Выбрать главу

Иоффе сравнительно легко отделался. Его отправили в провинцию, в Костромскую область, где он преподавал до смерти Сталина.

Вернувшись в Москву, Иоффе устроился на работу в Библиотеку имени Ленина и стал собирать материал для своих книг. “Можно было прибегать к некоторым уловкам, чтобы чувствовать себя относительно честным, — вспоминает он. — Например, процитировать зарубежный источник, но потом, конечно, заклеймить «буржуазных фальсификаторов». Я и теперь не уверен, что стыжусь этого. Мне удалось собрать большой материал по Февральской революции. Может быть, кто-то из читателей благодаря мне понял, что Февральская революция была не только прологом Октябрьской. Если мне повезло, они, может быть, смогли понять, что в этот момент, после свержения монархии, в России возник намек на демократию, пусть и слабый. Но я в этом сомневаюсь. К сожалению, я слишком часто шел на компромисс, и сейчас думать об этом мучительно. Я не знаю, был ли мой жизненный путь всегда результатом осознанного выбора. Думаю, что я таков по природе. Я человек компромисса, не максималист. Я немолод, и жить в эпоху слома, справляться с потоком информации — не так легко. Иногда я чувствую вину за то, что так быстро изменил свои взгляды на историю. Но могло ли быть иначе? Как можно не понимать, что к чему? Неужели я должен ради дурацкой последовательности игнорировать факты? Я помню историка Эдуарда Бурджалова, возможно, главного либерала в советской историографии после хрущевских разоблачений 1956 года. До этого Бурджалов был правоверным сталинистом, редактором «Культуры и жизни». Громил евреев, так называемых космополитов. Я спросил его: «Как же случилось, что вы, сталинист, партийный карьерист, так быстро развернулись в другую сторону?» Он поначалу не мог ответить. Но затем сказал: «Если у человека появляется возможность наконец высказаться, сказать правду, зачем ее упускать?»”.

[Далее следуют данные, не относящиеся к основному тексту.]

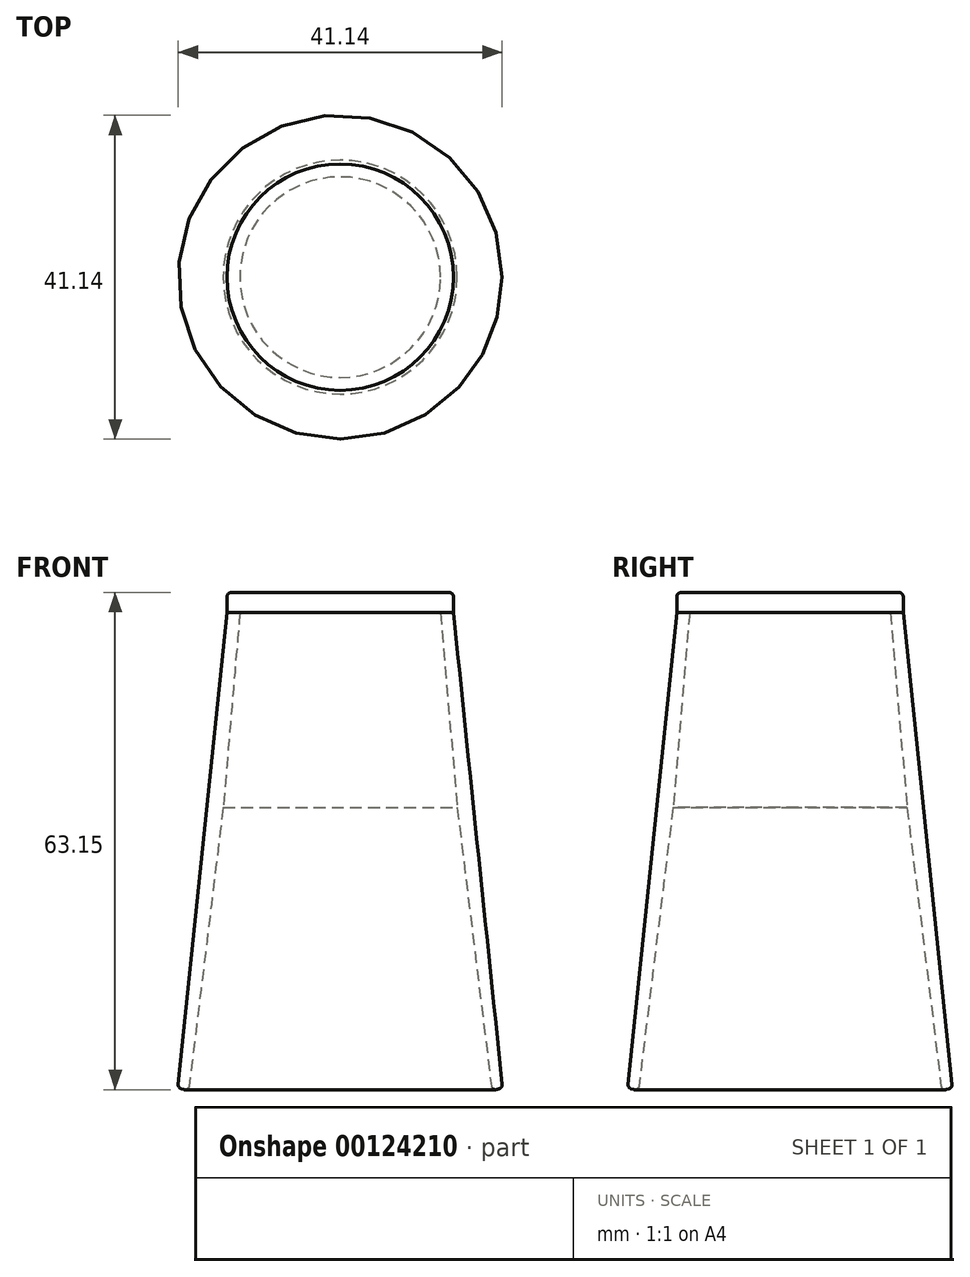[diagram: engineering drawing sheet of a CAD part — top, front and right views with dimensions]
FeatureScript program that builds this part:
annotation { "Feature Type Name" : "Feature", "Feature Type Description" : "" }
export const myFeature = defineFeature(function(context is Context, id is Id, definition is map)
    precondition{}
    {
        {
            var Q0;
            Q0=qCreatedBy(makeId("Top.planeOp"),FACE);
            var sketch = newSketch(context, id + "F0", { "sketchPlane" : qUnion([Q0])});
            skCircle(sketch, "E0", {"center": v(0, 17.62) * mm, "radius": 12.24 * mm});
            skSolve(sketch);
        }
        {
            var Q0;
            Q0=qCreatedBy(makeId("Right.planeOp"),FACE);
            var sketch = newSketch(context, id + "F1", { "sketchPlane" : qUnion([Q0])});
            skLineSegment(sketch, "E1", {"start": v(30.36, -0.38) * mm, "end": v(32.48, -25.15) * mm});
            skLineSegment(sketch, "E2", {"start": v(32.48, -25.15) * mm, "end": v(36.9, -61.14) * mm});
            skLineSegment(sketch, "E3", {"start": v(32, -0.38) * mm, "end": v(38.23, -60.75) * mm});
            skLineSegment(sketch, "E4", {"start": v(38.23, -60.75) * mm, "end": v(36.9, -61.14) * mm});
            skLineSegment(sketch, "E5", {"start": v(32, -0.38) * mm, "end": v(30.36, -0.38) * mm});
            skSolve(sketch);
        }
        {
            var Q0;
            Q0=makeQuery(id+"F1.imprint","IMPRINT",FACE,{"disambiguationData":[TD([[makeQuery(id+"F1.imprint","IMPRINT",EDGE,{"derivedFrom":sQuery(id+"F1.wireOp",EDGE,"E1")}),1.0]])]});
            var Q1;
            Q1=sQuery(id+"F0.wireOp",EDGE,"E0");
            revolve(context, id + "F2", {"entities" : qUnion([Q0]), "axis" : qUnion([Q1]), "revolveType" : RevolveType.FULL});
        }
        {
            var Q0;
            Q0=makeQuery(id+"F2.opRevolve","SWEPT_FACE",FACE,{"disambiguationData":[OSD([sQuery(id+"F1.wireOp",EDGE,"E5")])]});
            var sketch = newSketch(context, id + "F3", { "sketchPlane" : qUnion([Q0])});
            skCircle(sketch, "E6", {"center": v(0, 17.62) * mm, "radius": 14.38 * mm});
            skSolve(sketch);
        }
        {
            var Q0;
            Q0 = qSketchRegion(id + "F3", true);
            extrude(context, id + "F4", {"entities" : qUnion([Q0]), "operationType" : NewBodyOperationType.ADD, "depth" : 2.54 * mm});
        }
        {
            var Q0;
            Q0=makeQuery(id+"F2.opRevolve","SWEPT_EDGE",EDGE,{"disambiguationData":[OSD([sQuery(id+"F1.wireOp",EDGE,"E3"),sQuery(id+"F1.wireOp",EDGE,"E4")])]});
            var Q1;
            Q1=makeQuery(id+"F2.opRevolve","SWEPT_EDGE",EDGE,{"disambiguationData":[OSD([sQuery(id+"F1.wireOp",EDGE,"E2"),sQuery(id+"F1.wireOp",EDGE,"E4")])]});
            var Q2;
            Q2=makeQuery(id+"F4.opExtrude","CAP_EDGE",EDGE,{"disambiguationData":[OSD([sQuery(id+"F3.wireOp",EDGE,"E6")])],"isStart":false});
            fillet(context, id + "F5", {"entities" : qUnion([Q0, Q1, Q2]), "radius" : 0.5 * mm, "tangentPropagation" : true, "allowEdgeOverflow" : false});
        }
    });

Первый раз возвращение истории началось в 1956 году с “секретного доклада” Хрущева, разоблачавшего Сталина. Но у оттепели были строгие рамки, и процесс оказался обратимым. Без полной и взвешенной оценки прошлого, так чтобы этого джинна уже невозможно было загнать обратно в бутылку, настоящая реформа, а тем более демократическая революция были невозможны. Дмитрий Юрасов и его друзья-демократы это знали, знал и Горбачев. Возвращение истории в интеллектуальную и политическую жизнь Советского Союза заложило основы для громадных перемен.

В 1987 году Горбачев после двух лет колебаний и обтекаемых формулировок решил наконец продолжить начатое Хрущевым. Он распахнул дверь в историю — сначала с помощью кинофильма, а затем произнеся речь, приуроченную к 70-летию Октябрьской революции.

Тенгиз Абуладзе, невысокий элегантный мужчина с внимательными глазами, жил и снимал фильмы в столице Грузии — Тбилиси. К 1980 году у него уже была репутация интеллектуального режиссера, автора двух кинопритч — “Мольбы” (1968) и “Древа желания” (1977). Скрупулезный и в бытовых мелочах, и в работе он годами размышлял и писал, позволяя идеям вызреть, прежде чем снимал хоть один кадр.

В отличие от захламленных тесных квартир большинства московских интеллигентов, просторный тбилисский дом Абуладзе был приспособлен, по его словам, “чтобы жить и дышать”. За обедом с грузинским красным (“любимое вино Сталина!”) и хачапури (местный вариант пиццы) Абуладзе рассказывал, как решил снять “Покаяние”, фильм о наследии зла и о нравственной необходимости для народа и для отдельного человека смотреть в лицо прошлому. Хотя главными рупорами гласности были телевидение и пресса, фильм Абуладзе проторил дорогу для восстановления исторической памяти. “Покаяние” потрясло зрителя, подействовав сильнее, чем все другие произведения того времени — исторические пьесы Михаила Шатрова, романы Анатолия Рыбакова и Владимира Дудинцева. Воздействие “Покаяния”, показанного по всей стране в 1987 и 1988 годах, можно сравнить разве что с ленинским агитпропом — поездами, развозившими по городам и весям передвижные киноустановки для показа пропагандистских лент, прославлявших большевистскую революцию. Как художник и теоретик Абуладзе, быть может, и уступал таким великим режиссерам раннего советского периода, как Сергей Эйзенштейн, Дзига Вертов и Александр Довженко. Но политический резонанс сделал “Покаяние” наиболее важным произведением протестного искусства в стране со времен “Одного дня Ивана Денисовича”, опубликованного в разгар хрущевской оттепели.